死は認識であって行為ではない。三島由紀夫の場合は論理的破綻の帰結が自死となった。
サド文学の真髄<聖とグロテスクと死>に擬えるならば、<美とエロティシズムと死>と言ってもよかろう。拡散型と求心性の殉教のフォームの違いでもある。本書は昭和45年11月25日の市谷駐屯地での「楯の会」事件から35年目に出版された三島由紀夫回顧展記念アンソロジーである。今も尚、記憶に新しい鮮血に染めぬかれたショッキングな一齣。この目くるめく万華鏡は、いつの世でも、各界人士に賛否両論の渦を巻き起こさずにはいない。
「ちったあーましに賑やかに死にたいものだ」と嘯いてアパートの片隅で鼠のようにひっそり死んでいったのは詩人・中原中也だが、三島由紀夫の場合は生硬な言葉の不完全燃焼を補完するために、聴衆を巻き込まざるを得なかった。いわば重々しい大義名分と有無を言わさぬ同意が信仰箇条でもあったのだ。しかも余りにも性急で全体的であったがために、思想ではなく気質的な偏向によって歪められ、僚友・石原慎太郎の複雑怪奇な議会のメス裁きとは似ても似つかぬ自損行為となって現れた。従って、いかに政治的な事件であれ、楯の会では余りにも散文的に過ぎ、レトリックとして意味をなさない。いっそのことマスコミのふれこみで人口に膾炙した「三島事件」の方が一連の文脈に相応しいのかもしれない。

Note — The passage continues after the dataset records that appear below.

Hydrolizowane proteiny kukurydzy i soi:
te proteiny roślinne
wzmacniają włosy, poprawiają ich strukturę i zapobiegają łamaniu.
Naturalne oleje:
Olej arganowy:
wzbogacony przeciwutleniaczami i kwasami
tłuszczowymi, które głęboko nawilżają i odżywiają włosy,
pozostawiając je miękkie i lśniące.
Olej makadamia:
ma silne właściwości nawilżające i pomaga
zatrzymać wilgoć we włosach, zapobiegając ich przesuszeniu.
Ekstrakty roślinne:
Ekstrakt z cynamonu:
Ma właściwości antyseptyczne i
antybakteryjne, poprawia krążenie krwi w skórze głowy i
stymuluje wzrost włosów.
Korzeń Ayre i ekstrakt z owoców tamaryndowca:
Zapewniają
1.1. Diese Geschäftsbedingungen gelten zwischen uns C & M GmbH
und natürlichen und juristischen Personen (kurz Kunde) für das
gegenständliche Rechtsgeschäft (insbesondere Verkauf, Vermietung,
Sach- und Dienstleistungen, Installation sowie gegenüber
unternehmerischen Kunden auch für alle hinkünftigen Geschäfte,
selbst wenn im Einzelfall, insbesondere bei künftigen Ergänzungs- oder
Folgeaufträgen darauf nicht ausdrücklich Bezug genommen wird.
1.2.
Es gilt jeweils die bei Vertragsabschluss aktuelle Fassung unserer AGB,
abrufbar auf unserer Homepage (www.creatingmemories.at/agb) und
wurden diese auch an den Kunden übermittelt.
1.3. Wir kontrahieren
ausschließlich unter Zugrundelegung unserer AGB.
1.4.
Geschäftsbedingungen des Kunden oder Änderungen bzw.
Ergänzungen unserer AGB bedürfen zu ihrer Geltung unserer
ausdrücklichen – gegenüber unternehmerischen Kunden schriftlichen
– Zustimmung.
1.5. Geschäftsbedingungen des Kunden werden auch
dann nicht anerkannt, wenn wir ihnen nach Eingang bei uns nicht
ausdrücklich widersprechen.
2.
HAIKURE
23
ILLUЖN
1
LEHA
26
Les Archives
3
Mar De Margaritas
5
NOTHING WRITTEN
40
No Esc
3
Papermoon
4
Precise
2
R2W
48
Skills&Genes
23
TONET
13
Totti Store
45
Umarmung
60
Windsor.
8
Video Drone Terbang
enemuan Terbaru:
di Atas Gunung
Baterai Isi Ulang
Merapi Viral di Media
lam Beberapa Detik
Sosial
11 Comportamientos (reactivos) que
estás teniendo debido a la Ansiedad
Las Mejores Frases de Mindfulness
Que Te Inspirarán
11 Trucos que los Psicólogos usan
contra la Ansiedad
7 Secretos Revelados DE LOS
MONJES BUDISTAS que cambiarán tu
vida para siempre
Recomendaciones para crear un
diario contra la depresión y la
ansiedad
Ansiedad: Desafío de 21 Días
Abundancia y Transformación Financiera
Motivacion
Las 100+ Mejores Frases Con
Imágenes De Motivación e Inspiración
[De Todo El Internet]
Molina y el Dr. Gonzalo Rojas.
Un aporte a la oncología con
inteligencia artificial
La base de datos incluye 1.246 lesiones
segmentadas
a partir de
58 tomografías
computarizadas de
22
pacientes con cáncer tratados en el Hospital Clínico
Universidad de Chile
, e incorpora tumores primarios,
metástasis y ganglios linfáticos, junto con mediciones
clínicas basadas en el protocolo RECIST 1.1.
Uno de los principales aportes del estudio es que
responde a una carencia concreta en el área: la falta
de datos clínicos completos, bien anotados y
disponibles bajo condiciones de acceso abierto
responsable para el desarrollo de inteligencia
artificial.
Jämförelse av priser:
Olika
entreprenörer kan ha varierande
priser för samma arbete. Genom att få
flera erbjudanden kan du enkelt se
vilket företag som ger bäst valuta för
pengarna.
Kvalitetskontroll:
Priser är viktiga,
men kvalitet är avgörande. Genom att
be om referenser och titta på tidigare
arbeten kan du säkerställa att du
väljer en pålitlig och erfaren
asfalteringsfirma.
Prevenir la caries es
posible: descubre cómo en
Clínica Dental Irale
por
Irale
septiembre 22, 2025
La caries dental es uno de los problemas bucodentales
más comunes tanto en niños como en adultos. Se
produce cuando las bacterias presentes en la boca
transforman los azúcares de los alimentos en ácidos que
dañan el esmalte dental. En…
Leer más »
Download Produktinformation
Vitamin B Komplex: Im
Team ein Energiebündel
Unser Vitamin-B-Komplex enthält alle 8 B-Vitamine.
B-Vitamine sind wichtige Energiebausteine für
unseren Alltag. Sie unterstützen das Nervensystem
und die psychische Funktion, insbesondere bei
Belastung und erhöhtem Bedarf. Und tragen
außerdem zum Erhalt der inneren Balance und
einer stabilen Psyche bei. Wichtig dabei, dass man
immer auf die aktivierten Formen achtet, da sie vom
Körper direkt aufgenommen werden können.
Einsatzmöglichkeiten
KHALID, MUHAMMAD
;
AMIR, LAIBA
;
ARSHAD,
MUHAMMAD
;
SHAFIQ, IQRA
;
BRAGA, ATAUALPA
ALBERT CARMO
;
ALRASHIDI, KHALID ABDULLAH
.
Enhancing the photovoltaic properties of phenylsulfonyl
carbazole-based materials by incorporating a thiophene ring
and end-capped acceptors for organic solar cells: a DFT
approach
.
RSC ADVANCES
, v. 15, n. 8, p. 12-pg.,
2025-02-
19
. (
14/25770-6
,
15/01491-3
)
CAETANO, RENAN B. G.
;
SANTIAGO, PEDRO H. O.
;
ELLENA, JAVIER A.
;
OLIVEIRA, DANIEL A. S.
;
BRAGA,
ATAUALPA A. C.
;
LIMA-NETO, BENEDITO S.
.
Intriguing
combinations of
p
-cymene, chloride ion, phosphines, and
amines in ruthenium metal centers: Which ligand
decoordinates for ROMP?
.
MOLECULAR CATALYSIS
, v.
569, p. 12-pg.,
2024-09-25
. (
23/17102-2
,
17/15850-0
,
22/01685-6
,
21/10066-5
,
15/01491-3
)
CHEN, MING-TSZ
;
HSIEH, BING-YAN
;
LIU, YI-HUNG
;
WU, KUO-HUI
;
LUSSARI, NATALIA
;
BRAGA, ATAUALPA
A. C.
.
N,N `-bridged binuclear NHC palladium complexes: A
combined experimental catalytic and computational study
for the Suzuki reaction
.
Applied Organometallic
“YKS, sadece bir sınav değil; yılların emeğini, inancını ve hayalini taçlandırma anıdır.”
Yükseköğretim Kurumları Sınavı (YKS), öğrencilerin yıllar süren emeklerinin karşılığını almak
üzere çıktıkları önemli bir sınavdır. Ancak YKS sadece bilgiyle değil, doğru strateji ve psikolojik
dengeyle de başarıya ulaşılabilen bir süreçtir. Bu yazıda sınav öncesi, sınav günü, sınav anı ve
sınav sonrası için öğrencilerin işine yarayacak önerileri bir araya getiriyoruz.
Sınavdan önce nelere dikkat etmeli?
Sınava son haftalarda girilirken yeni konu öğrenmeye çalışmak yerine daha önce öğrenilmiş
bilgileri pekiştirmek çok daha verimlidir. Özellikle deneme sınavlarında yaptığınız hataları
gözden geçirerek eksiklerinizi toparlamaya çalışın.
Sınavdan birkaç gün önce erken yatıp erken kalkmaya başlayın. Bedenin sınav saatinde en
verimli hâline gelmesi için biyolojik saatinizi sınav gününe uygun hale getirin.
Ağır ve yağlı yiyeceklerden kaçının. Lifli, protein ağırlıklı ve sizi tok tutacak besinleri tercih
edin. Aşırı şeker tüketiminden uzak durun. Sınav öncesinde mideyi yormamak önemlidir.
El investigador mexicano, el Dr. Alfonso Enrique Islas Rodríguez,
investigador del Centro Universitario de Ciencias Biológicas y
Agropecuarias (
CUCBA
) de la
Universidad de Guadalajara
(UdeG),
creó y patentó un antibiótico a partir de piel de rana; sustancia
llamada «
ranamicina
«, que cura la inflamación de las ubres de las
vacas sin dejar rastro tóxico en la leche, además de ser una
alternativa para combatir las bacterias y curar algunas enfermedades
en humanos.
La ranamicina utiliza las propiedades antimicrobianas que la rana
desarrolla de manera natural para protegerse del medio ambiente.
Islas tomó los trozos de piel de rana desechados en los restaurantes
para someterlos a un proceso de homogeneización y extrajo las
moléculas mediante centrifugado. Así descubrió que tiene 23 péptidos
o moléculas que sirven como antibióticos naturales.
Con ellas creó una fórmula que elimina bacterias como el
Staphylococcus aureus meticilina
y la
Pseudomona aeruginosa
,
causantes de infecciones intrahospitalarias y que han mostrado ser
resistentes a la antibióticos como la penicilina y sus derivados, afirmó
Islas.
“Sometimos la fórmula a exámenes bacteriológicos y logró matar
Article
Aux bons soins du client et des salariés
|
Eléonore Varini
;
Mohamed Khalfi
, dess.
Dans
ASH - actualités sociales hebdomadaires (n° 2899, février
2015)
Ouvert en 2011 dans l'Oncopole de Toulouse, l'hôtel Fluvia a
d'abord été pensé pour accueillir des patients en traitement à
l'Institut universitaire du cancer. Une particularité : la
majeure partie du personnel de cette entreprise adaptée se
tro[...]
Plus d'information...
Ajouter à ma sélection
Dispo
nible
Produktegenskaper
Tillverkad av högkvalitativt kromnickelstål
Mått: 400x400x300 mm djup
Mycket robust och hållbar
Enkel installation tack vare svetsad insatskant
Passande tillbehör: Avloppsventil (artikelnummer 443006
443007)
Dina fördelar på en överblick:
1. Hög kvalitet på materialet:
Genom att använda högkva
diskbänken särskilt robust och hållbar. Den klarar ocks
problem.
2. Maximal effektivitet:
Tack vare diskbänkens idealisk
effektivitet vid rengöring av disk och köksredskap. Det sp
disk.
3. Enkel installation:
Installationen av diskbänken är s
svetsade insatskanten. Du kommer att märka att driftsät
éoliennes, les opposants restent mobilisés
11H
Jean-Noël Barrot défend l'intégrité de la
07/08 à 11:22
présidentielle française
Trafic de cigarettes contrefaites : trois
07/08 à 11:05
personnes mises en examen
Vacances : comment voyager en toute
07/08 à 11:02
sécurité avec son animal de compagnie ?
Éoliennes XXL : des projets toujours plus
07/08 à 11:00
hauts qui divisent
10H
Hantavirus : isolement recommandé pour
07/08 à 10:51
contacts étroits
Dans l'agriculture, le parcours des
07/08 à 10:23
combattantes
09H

何れにせよ創られた「謎」は鍵束の数だけ回答が引き出せる。鹿島茂の独創的な筆法で浮き彫りにされた三島像はなんと言っても出色だが、瀬戸内寂静・猪瀬直樹・小島千加子等、生前の三島に接した人々の生の声も捨て難い。観念と肉体が齟齬を来たさず完璧に燃え尽きるまで、エロスの炎はめらめらと金閣寺を包み込み、頂上思考に届こうとする。マッチを擦って巻きタバコを吸う、その一服の清涼感が彼の束の間の生である。
それにしても三島由紀夫にとって、天皇とは何だったのか? 天皇制では断じてない、況や天皇思想ではありえない。天照大神への生贄の儀式、西欧の死を身をもって演じたのかも知れない。天皇に纏わるミステリーが君臨する限り、三島文学は不滅である。